HENDERSON, Nev. -- There was something oddly familiar to Tom Flores, the Las Vegas Raiders' Hall of Fame coach, as he watched video highlights of the team's second-round draft pick from his home.
A bulky but fluid tight end, racing across the middle of the field, catching anything close to him when he wasn't clearing defenders out of his way as a just-as-effective blocker. And wearing a Notre Dame jersey, to boot?
Michael Mayer, meet Dave Casper.
"I liked what I saw," Flores told ESPN.com of Mayer's highlight reel. "He has the size, he's well-built and he moves well."
Yeah, the last time the Raiders drafted a tight end from Notre Dame worked out well for both parties. And Flores was there to coach Casper when the Raiders took him in the second round of the 1974 draft, No. 45 overall, as he began his own Canton-bound career.
In Mayer, the Raiders got significant value as they also drafted him in the second round, trading up three spots to No. 35, after having him listed among their top 15 overall prospects.
And not only did the Raiders get a top-rated tight end, they addressed a key position of need after they traded former Pro Bowler Darren Waller to the New York Giants for a third-round draft pick earlier in the offseason -- Waller had missed 13 of the Raiders' last 23 regular-season games with injuries -- and allowed Foster Moreau to walk in free agency.

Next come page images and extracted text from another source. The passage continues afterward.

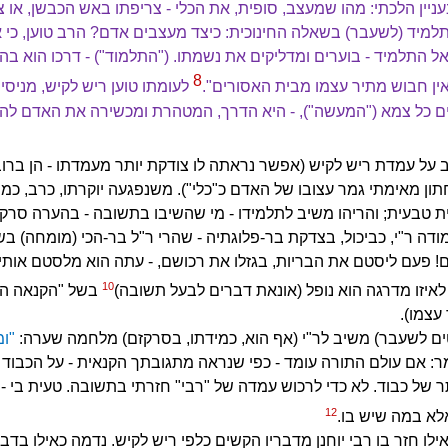
עניין הלכתי: מהו שמעצב, סופית, את הכלי - צריפתו באש הכבשן, או 
למיד (לשעבר) בשאלה החינוכית: כיצד מעצבים אדם? הרב טוען, כי 
אל התלמיד - בוערים ומדליקים את נשמתו. ("התלמוד") - דרכו הוא ב
8
ין חבוש מתיר עצמו מבית האסורים".
לעומתו טוען ריש לקיש, מניסיונ
ים כל צמא ("המעשה"), - היא הדרך, המטהרת ומכשירה את האדם להג
יב על עמדת ריש לקיש (אפשר נראתה לו צודקת יותר מעמדתו - הן ברוב
תון מאימתי גמר עצובו של האדם כ"כלי"). משנפגעה יוקרתו, כרב, כמו
ית טבעית; והריהו משיב לתלמידו - מי שהשיבו בתשובה - בהערה סר
" מודה ר"י, כביכול, בצדקת בר-פלוגתיה - שהרי ר"ל בר-הכי (מומחה) 
ים! פעם ליסטם את הבריות, בגזלו את רכושם, - עתה הוא מלסטם אותי
10
 לאיזו מדרגה הוא נופל (אונאת דברים לבעל תשובה)
בשל "הקנאה הת
עצמו).
ים לשעבר) משיב לר"י (אף הוא, כמידתו, בסרקזם) מלחמה שערה:
"ומ
מר: אם עולם התורה עומד - כפי שנראה מתגובתך הקנאית - על הכבוד 
כתר של כבוד. לא כדי לרכוש עמדה של "רבי" חזרתי בתשובה. טעית בי
12
אלא במה שיש בו.
לו חזר בו רבי יוחנן מדבריו הקשים כלפי ריש לקיש. נדמה כאילו בדברי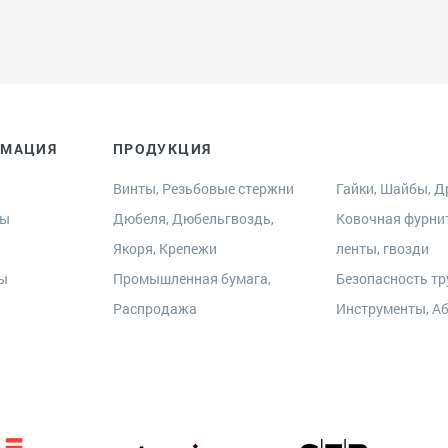
РМАЦИЯ
ПРОДУКЦИЯ
Винты, Резьбовые стержни
Гайки, Шайбы, Др
ры
Дюбеля, Дюбельгвоздь,
Ковочная фурни
Якоря, Крепежи
ленты, гвозди
ты
Промышленная бумага,
Безопасность тр
Распродажа
Инструменты, А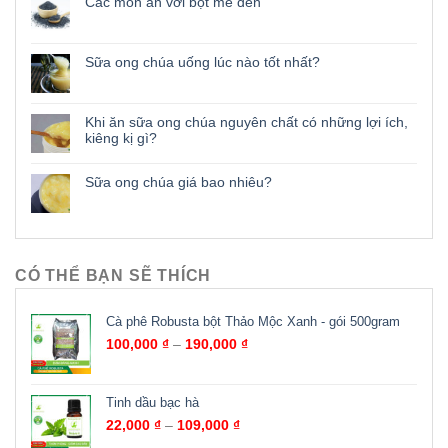
Các món ăn với bột mè đen
Sữa ong chúa uống lúc nào tốt nhất?
Khi ăn sữa ong chúa nguyên chất có những lợi ích,
kiêng kị gì?
Sữa ong chúa giá bao nhiêu?
CÓ THỂ BẠN SẼ THÍCH
Cà phê Robusta bột Thảo Mộc Xanh - gói 500gram
100,000
₫
–
190,000
₫
Tinh dầu bạc hà
22,000
₫
–
109,000
₫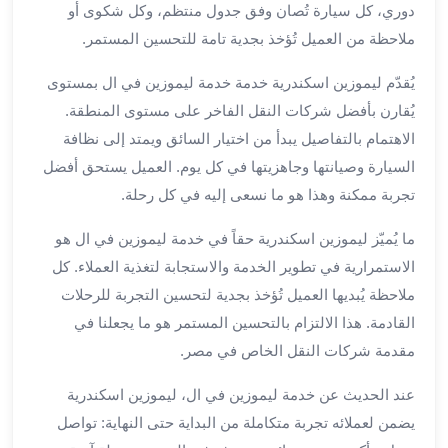
بالسائق
دوري، كل سيارة تُصان وفق جدول منتظم، وكل شكوى أو
من
ملاحظة من العميل تُؤخذ بجدية تامة للتحسين المستمر.
مطار
برج
يُقدّم ليموزين اسكندرية خدمة خدمة ليموزين في ال بمستوى
العرب
يُقارن بأفضل شركات النقل الفاخر على مستوى المنطقة.
ليموزين
الاهتمام بالتفاصيل يبدأ من اختيار السائق ويمتد إلى نظافة
مطار
السيارة وصيانتها وجاهزيتها في كل يوم. العميل يستحق أفضل
برج
العرب
تجربة ممكنة وهذا هو ما نسعى إليه في كل رحلة.
الدولي
ما يُميّز ليموزين اسكندرية حقاً في خدمة ليموزين في ال هو
تأجير
الاستمرارية في تطوير الخدمة والاستجابة لتغذية العملاء. كل
سيارات
برج
ملاحظة يُبديها العميل تُؤخذ بجدية لتحسين التجربة للرحلات
العرب
القادمة. هذا الالتزام بالتحسين المستمر هو ما يجعلنا في
بالسائق
مقدمة شركات النقل الخاص في مصر.
ليموزين
مطار
عند الحديث عن خدمة ليموزين في ال، ليموزين اسكندرية
برج
يضمن لعملائه تجربة متكاملة من البداية حتى النهاية: تواصل
العرب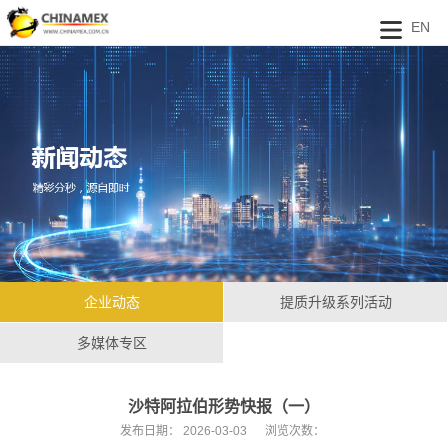
EN
企业动态
提质升级系列活动
多媒体专区
沙特阿拉伯形势快报（一）
发布日期：
2026-03-03
浏览次数：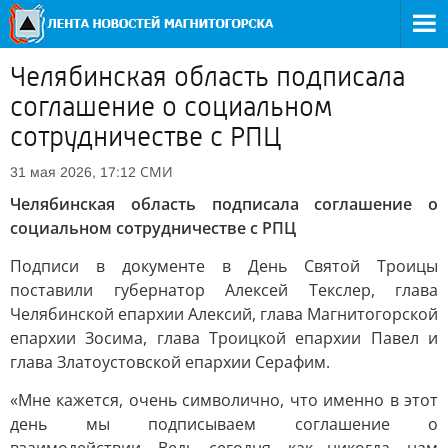
Челябинская область подписала
соглашение о социальном
сотрудничестве с РПЦ
СМИ
31 мая 2026, 17:12
Челябинская область подписала соглашение о
социальном сотрудничестве с РПЦ
Подписи в документе в День Святой Троицы
поставили губернатор Алексей Текслер, глава
Челябинской епархии Алексий, глава Магнитогорской
епархии Зосима, глава Троицкой епархии Павел и
глава Златоустовской епархии Серафим.
«Мне кажется, очень символично, что именно в этот
день мы подписываем соглашение о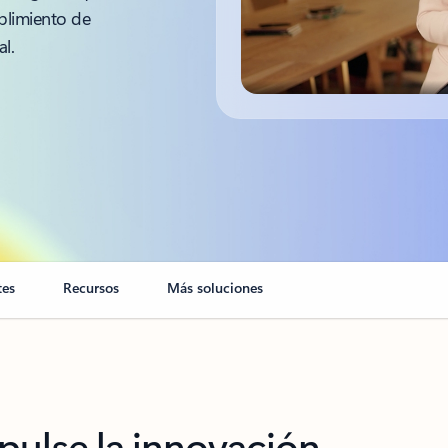
mplimiento de
al.
tes
Recursos
Más soluciones
pulse la innovación.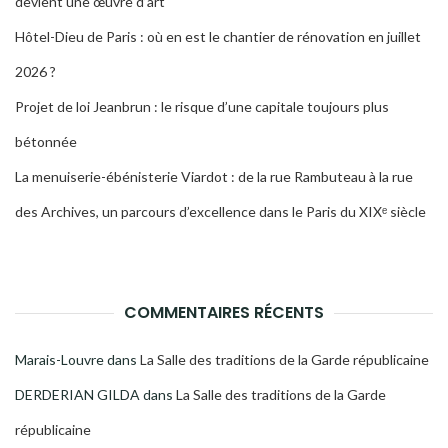
devient une œuvre d’art
Hôtel-Dieu de Paris : où en est le chantier de rénovation en juillet
2026 ?
Projet de loi Jeanbrun : le risque d’une capitale toujours plus
bétonnée
La menuiserie-ébénisterie Viardot : de la rue Rambuteau à la rue
des Archives, un parcours d’excellence dans le Paris du XIXᵉ siècle
COMMENTAIRES RÉCENTS
Marais-Louvre
dans
La Salle des traditions de la Garde républicaine
DERDERIAN GILDA
dans
La Salle des traditions de la Garde
républicaine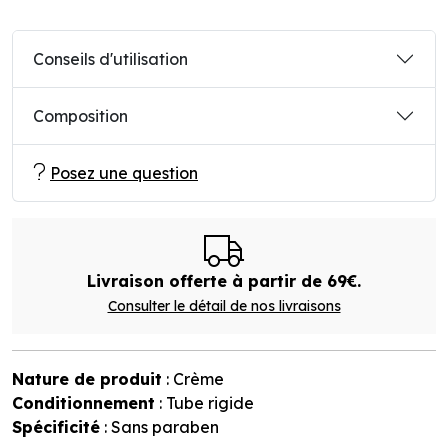
Conseils d'utilisation
Composition
Posez une question
Livraison offerte à partir de 69€.
Consulter le détail de nos livraisons
Nature de produit
: Crème
Conditionnement
: Tube rigide
Spécificité
: Sans paraben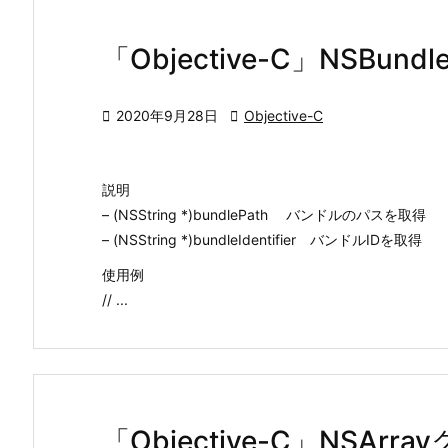
「Objective-C」NSBu

2020年9月28日

Objective-C
説明
– (NSString *)bundlePath バンドルのパスを取得
– (NSString *)bundleIdentifier バンドルIDを取得
使用例
// ...
「Objective-C」NSAr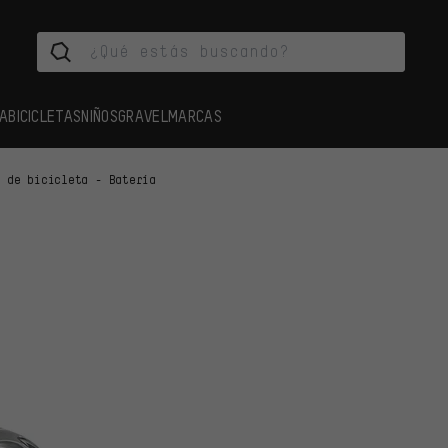
A
BICICLETAS
NIÑOS
GRAVEL
MARCAS
s de bicicleta - Batería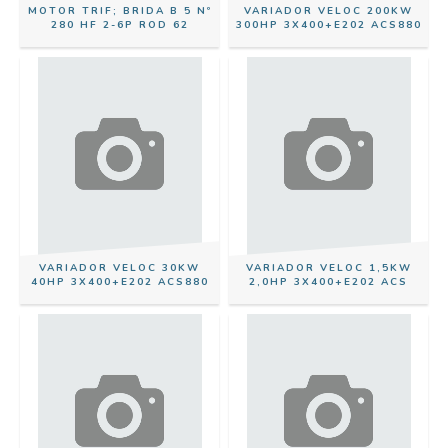
MOTOR TRIF; BRIDA B 5 Nº
VARIADOR VELOC 200KW
280 HF 2-6P ROD 62
300HP 3X400+E202 ACS880
VARIADOR VELOC 30KW
VARIADOR VELOC 1,5KW
40HP 3X400+E202 ACS880
2,0HP 3X400+E202 ACS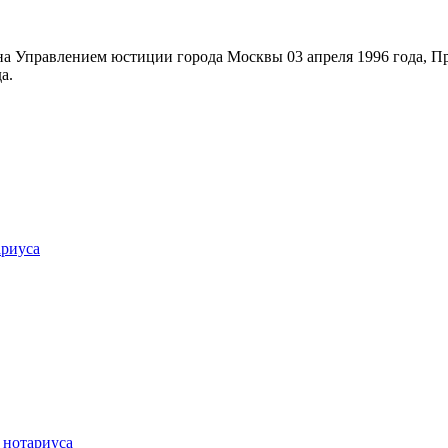
на Управлением юстиции города Москвы 03 апреля 1996 года, П
а.
ариуса
 нотариуса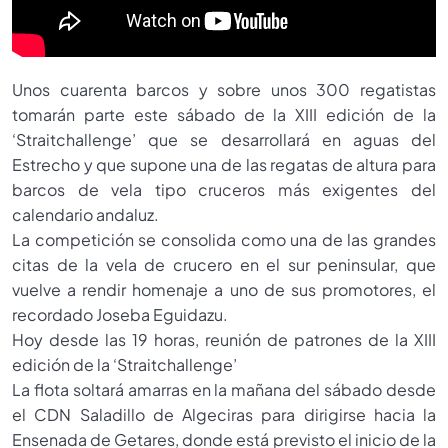
Unos cuarenta barcos y sobre unos 300 regatistas
tomarán parte este sábado de la XIII edición de la
‘Straitchallenge’ que se desarrollará en aguas del
Estrecho y que supone una de las regatas de altura para
barcos de vela tipo cruceros más exigentes del
calendario andaluz.
La competición se consolida como una de las grandes
citas de la vela de crucero en el sur peninsular, que
vuelve a rendir homenaje a uno de sus promotores, el
recordado Joseba Eguidazu.
Hoy desde las 19 horas, reunión de patrones de la XIII
edición de la ‘Straitchallenge’
La flota soltará amarras en la mañana del sábado desde
el CDN Saladillo de Algeciras para dirigirse hacia la
Ensenada de Getares, donde está previsto el inicio de la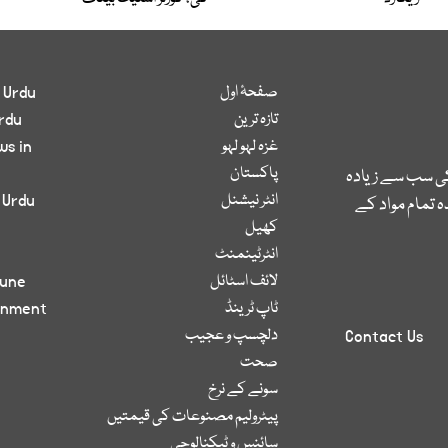
صفحۂ اول
 Urdu
تازہ ترین
rdu
غزہ لہو لہو
ws in
پاکستان
کی سب سے زیادہ
انٹر نیشنل
 Urdu
 تمام مواد کے
کھیل
انٹرٹینمنٹ
لائف اسٹائل
bune
ٹاپ ٹرینڈ
inment
دلچسپ و عجیب
Contact Us
صحت
سونے کے نرخ
پیٹرولیم مصنوعات کی قیمتیں
سائنس و ٹیکنالوجی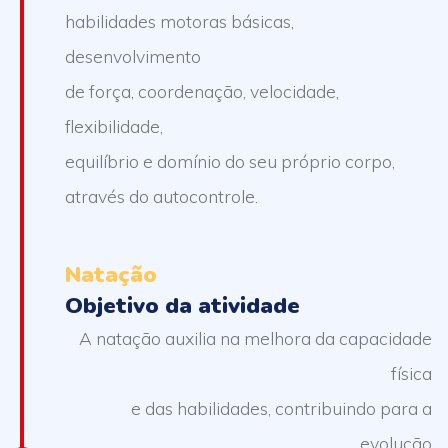
habilidades motoras básicas,
desenvolvimento
de força, coordenação, velocidade,
flexibilidade,
equilíbrio e domínio do seu próprio corpo,
através do autocontrole.
Natação
Objetivo da atividade
A natação auxilia na melhora da capacidade
física
e das habilidades, contribuindo para a
evolução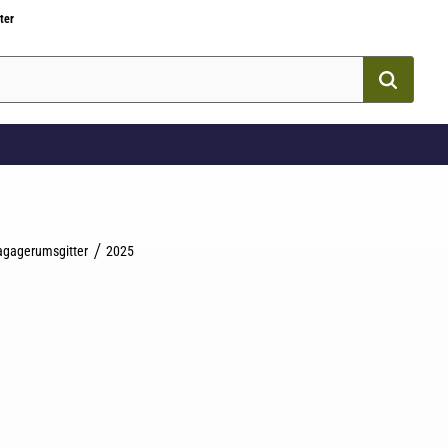
ter
agagerumsgitter
2025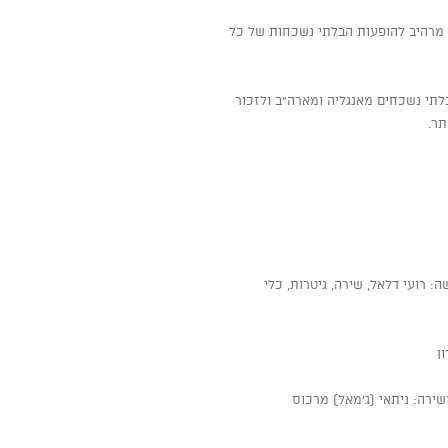
לתי נשכחים מאנגליה ומארה"ב ולזכור
תר.
ה: רועי דלאל, שירה, גיטרות, כלי
ן
שירה: ניתאי (ג'מאל) מרכוס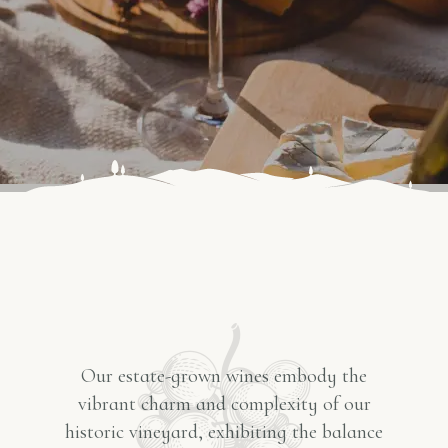
Our estate-grown wines embody the
vibrant charm and complexity of our
historic vineyard, exhibiting the balance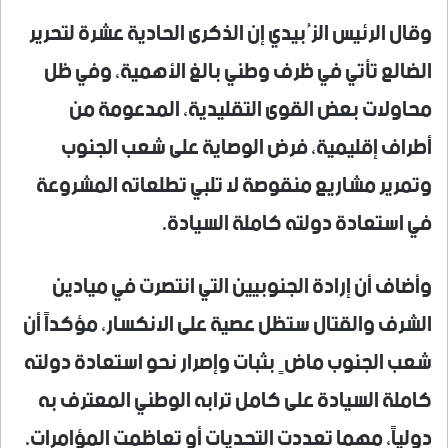
وقال الرئيس الزُبيدي إن الذكرى الحادية عشرة لتحرير
الضالع تأتي في ظرف وطني بالغ الأهمية، وفي ظل
محاولات بعض القوى التقليدية، المدعومة من
أطراف إقليمية، فرض الوصاية على شعب الجنوب
وتمرير مشاريع منقوصة لا تلبي تطلعاته المشروعة
في استعادة دولته كاملة السيادة.
وأضاف أن إرادة الجنوبيين التي انتصرت في ميادين
الشرف والقتال ستظل عصية على الانكسار، مؤكداً أن
شعب الجنوب ماضٍ بثبات وإصرار نحو استعادة دولته
كاملة السيادة على كامل ترابه الوطني المعترف به
دولياً، مهما تعددت التحديات أو تعاظمت المؤامرات.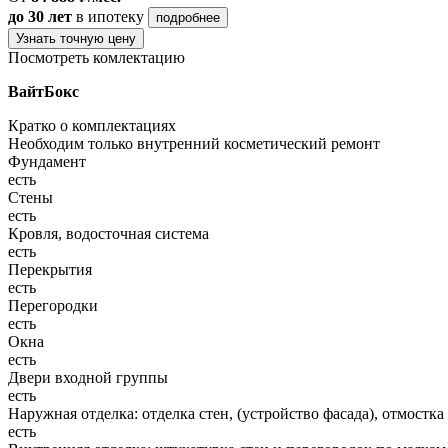
до 30 лет
в ипотеку
подробнее
Узнать точную цену
Посмотреть комлектацию
ВайтБокс
Кратко о комплектациях
Необходим только внутренний косметический ремонт
Фундамент
есть
Стены
есть
Кровля, водосточная система
есть
Перекрытия
есть
Перегородки
есть
Окна
есть
Двери входной группы
есть
Наружная отделка: отделка стен, (устройство фасада), отмостка
есть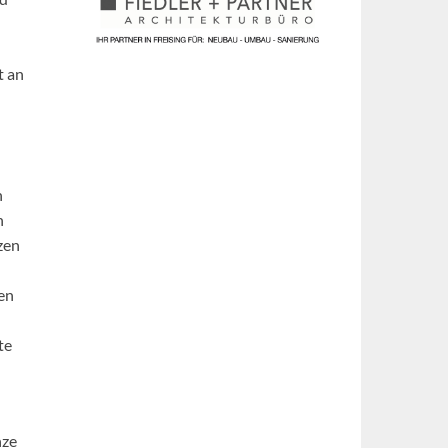
t an
n
h
zen
den
te
nze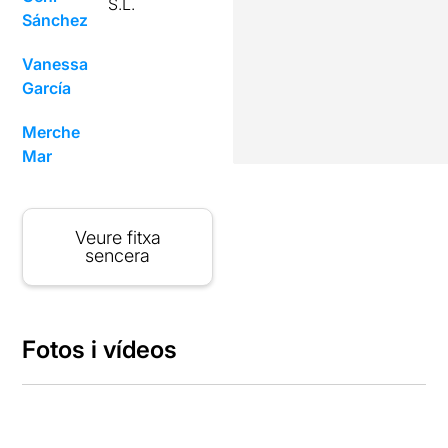
S.L.
Sánchez
Vanessa
García
Merche
Mar
Veure fitxa
sencera
Fotos i vídeos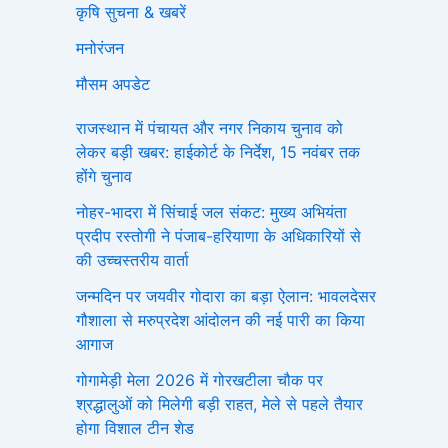
कृषि सुचना & खबरें
मनोरंजन
मौसम अपडेट
राजस्थान में पंचायत और नगर निकाय चुनाव को
लेकर बड़ी खबर: हाईकोर्ट के निर्देश, 15 नवंबर तक
होंगे चुनाव
नोहर-भादरा में सिंचाई जल संकट: मुख्य अभियंता
प्रदीप रस्तोगी ने पंजाब-हरियाणा के अधिकारियों से
की उच्चस्तरीय वार्ता
जन्मदिन पर जयवीर गोदारा का बड़ा ऐलान: भावलदेसर
गौशाला से मरुप्रदेश आंदोलन की नई पारी का किया
आगाज
गोगामेड़ी मेला 2026 में गोरखटीला चौक पर
श्रद्धालुओं को मिलेगी बड़ी राहत, मेले से पहले तैयार
होगा विशाल टीन शेड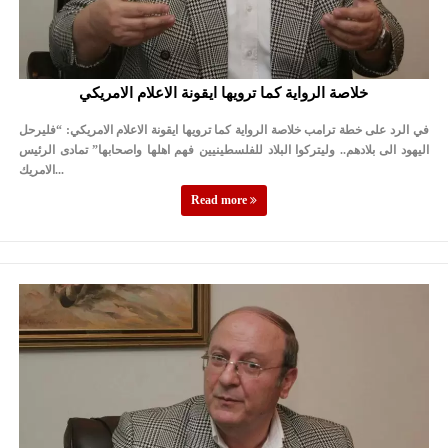
خلاصة الرواية كما ترويها ايقونة الاعلام الامريكي
في الرد على خطة ترامب خلاصة الرواية كما ترويها ايقونة الاعلام الامريكي: “فليرحل
اليهود الى بلادهم.. وليتركوا البلاد للفلسطينيين فهم اهلها واصحابها” تمادى الرئيس
الامريك...
Read more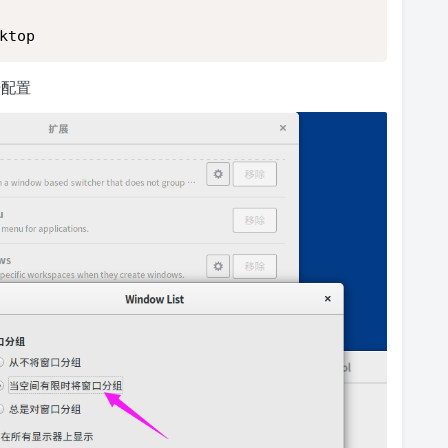
ktop
步配置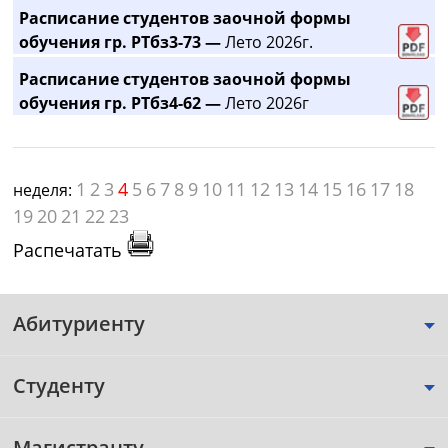
Расписание студентов заочной формы
обучения гр. РТбз3-73 —
Лето 2026г.
Расписание студентов заочной формы
обучения гр. РТбз4-62 —
Лето 2026г
1
2
3
4
5
6
7
8
9
10
11
12
13
14
15
16
17
18
неделя:
19
20
21
22
23
Распечатать
Абитуриенту
Студенту
Магистранту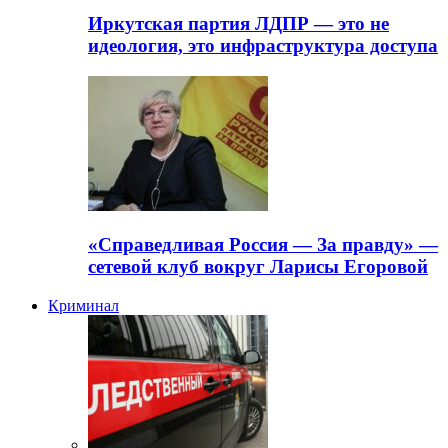
Иркутская партия ЛДПР — это не
идеология, это инфраструктура доступа
«Справедливая Россия — За правду» —
сетевой клуб вокруг Ларисы Егоровой
Криминал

"[Mayer] has a skill set to come in and make an impact for us in Year 1, and how far that goes, I'm not going to put any expectations on him to say he's going to be this or that, but definitely feel like he can come in and make an impact for us in the passing game," said Raiders general manager Dave Ziegler, who acknowledged he contemplated trading up into the first round to select Mayer.
"Michael is going to be here for a long time from a contractual standpoint. But high ceiling for him if he continues to grow and learn the nuances of the game. You're going to see some different coverages and some different matchups than you see in the college game, but he has a very good skill set to make an impact for us."
Especially, Ziegler said, on third down and in the red zone with such "short-area quickness" and size at his disposal.
"Probably in terms of our scale of traits, one of the highest guys on our board in that regard, too," Ziegler added.
Last fall, the 6-foot-4, 249-pound Mayer led the Fighting Irish with 67 catches for 809 yards and nine touchdown receptions -- a school record for a tight end. He left Notre Dame holding school career records for a TE in catches (180), receiving yards (2,099) and receiving TDs (18) and caught a pass in all 36 games he played.
Coming to the Raiders, Mayer, who ran a 4.7 40 at the combine and was the third of 15 tight ends drafted, said he wanted to continue working on his blocking.
"The receiving part of it has always kind of been there for me, but I really had to kind of dig deep for that blocking," he said. "It's only going to keep getting better. So that's something I pride myself on a lot and I think being able to do both of those things ... is very, very important for a tight end. And I'm going to keep working at both of them and keep trying to excel at both of them.
"I'm going to come in and I'm just going to try to absorb as much information as I can [from Hooper and Howard]. Those guys, they've played a lot of football, that's for sure. And so, I'm going to come in and I'm going to learn a lot from them. We're going to complement each other well and we're going to have fun doing it. And we're going to win ballgames and it's going to be fun."
Beyond the Raiders' tradition at the position, Las Vegas coach Josh McDaniels' offense has always shown an affinity for playmaking tight ends.
"So, I think I'm going to fit very well into the offense," Mayer said. "I think it goes back to kind of what I was saying before; it's coming in, it's doing what they're asking me to do, and not doing anything more. Because it's about winning football games and that's kind of what they drafted me to do."
That's what the last Notre Dame tight end drafted by the Raiders did, too. Casper, as Flores noted, was not the fleetest of foot, either.
"But David could run," said Flores, who was the Raiders receivers coach in Casper's first five seasons before ascending to the head spot. "He was deceptive in his running. He had speed. You saw that in the 'Ghost to the Post.'
"He was a bright player. Sometimes too bright," Flores laughed. "But he was great. He caught everything that was close to him. That he could run routes as well as he did was a pleasant surprise."
"Casper did not waste any movements," Flores said. "Dave was brilliant."
Casper had the sure-handed Fred Biletnikoff and the speedy Cliff Branch, both of whom would also have busts in Canton, clearing out “alleys” for Casper in the middle of the field, Flores said.
The current Raiders have an All-Pro wideout in Davante Adams and a former Pro Bowl slot receiver in Hunter Renfrow, in addition to signing Jakobi Meyers in free agency and drafting Tre Tucker in the third round.
And as Flores saw it, his old team drafting a quality tight end was necessary, given the talent at the position in the rest of the division with All-Pro Travis Kelce of the Kansas City Chiefs, the Los Angeles Chargers' Gerald Everett and the Denver Broncos' recently acquired Adam Trautman.
"We have to be strong at tight end," Flores said. "The AFC West is Tight End World."